**Given instruction:** Reproduce every line of the material below word for word, in its original order.

**Data extract:**

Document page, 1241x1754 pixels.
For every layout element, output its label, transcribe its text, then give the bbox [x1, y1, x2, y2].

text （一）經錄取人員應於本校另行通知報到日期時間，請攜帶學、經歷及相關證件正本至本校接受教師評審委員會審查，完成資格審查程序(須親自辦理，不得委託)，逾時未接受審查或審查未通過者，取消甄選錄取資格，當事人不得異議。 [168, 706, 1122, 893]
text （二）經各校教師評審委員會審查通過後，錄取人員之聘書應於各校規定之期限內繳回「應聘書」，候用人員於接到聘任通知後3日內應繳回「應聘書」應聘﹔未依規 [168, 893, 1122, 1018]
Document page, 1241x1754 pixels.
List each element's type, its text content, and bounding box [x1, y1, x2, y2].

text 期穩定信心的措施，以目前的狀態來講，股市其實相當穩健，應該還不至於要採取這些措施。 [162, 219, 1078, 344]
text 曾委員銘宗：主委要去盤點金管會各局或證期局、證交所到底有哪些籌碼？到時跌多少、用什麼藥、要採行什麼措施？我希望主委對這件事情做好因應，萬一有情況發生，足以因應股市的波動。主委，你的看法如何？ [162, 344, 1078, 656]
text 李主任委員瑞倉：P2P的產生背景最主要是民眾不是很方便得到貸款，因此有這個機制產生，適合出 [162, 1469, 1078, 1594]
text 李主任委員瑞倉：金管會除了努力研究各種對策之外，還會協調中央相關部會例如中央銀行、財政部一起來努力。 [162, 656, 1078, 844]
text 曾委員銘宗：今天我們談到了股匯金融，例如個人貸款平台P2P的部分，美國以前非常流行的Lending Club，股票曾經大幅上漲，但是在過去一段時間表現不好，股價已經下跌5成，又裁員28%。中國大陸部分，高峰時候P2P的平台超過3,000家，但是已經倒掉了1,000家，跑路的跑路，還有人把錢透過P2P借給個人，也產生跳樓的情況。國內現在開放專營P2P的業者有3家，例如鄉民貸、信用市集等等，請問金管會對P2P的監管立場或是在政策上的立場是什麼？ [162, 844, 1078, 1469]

**Result:**
Document page, 1241x1754 pixels.
For every layout element, output its label, transcribe its text, then give the bbox [x1, y1, x2, y2].

text （一）經錄取人員應於本校另行通知報到日期時間，請攜帶學、經歷及相關證件正本至本校接受教師評審委員會審查，完成資格審查程序(須親自辦理，不得委託)，逾時未接受審查或審查未通過者，取消甄選錄取資格，當事人不得異議。 [168, 706, 1122, 893]
text （二）經各校教師評審委員會審查通過後，錄取人員之聘書應於各校規定之期限內繳回「應聘書」，候用人員於接到聘任通知後3日內應繳回「應聘書」應聘﹔未依規 [168, 893, 1122, 1018]
Document page, 1241x1754 pixels.
List each element's type, its text content, and bounding box [x1, y1, x2, y2].

text 期穩定信心的措施，以目前的狀態來講，股市其實相當穩健，應該還不至於要採取這些措施。 [162, 219, 1078, 344]
text 曾委員銘宗：主委要去盤點金管會各局或證期局、證交所到底有哪些籌碼？到時跌多少、用什麼藥、要採行什麼措施？我希望主委對這件事情做好因應，萬一有情況發生，足以因應股市的波動。主委，你的看法如何？ [162, 344, 1078, 656]
text 李主任委員瑞倉：P2P的產生背景最主要是民眾不是很方便得到貸款，因此有這個機制產生，適合出 [162, 1469, 1078, 1594]
text 李主任委員瑞倉：金管會除了努力研究各種對策之外，還會協調中央相關部會例如中央銀行、財政部一起來努力。 [162, 656, 1078, 844]
text 曾委員銘宗：今天我們談到了股匯金融，例如個人貸款平台P2P的部分，美國以前非常流行的Lending Club，股票曾經大幅上漲，但是在過去一段時間表現不好，股價已經下跌5成，又裁員28%。中國大陸部分，高峰時候P2P的平台超過3,000家，但是已經倒掉了1,000家，跑路的跑路，還有人把錢透過P2P借給個人，也產生跳樓的情況。國內現在開放專營P2P的業者有3家，例如鄉民貸、信用市集等等，請問金管會對P2P的監管立場或是在政策上的立場是什麼？ [162, 844, 1078, 1469]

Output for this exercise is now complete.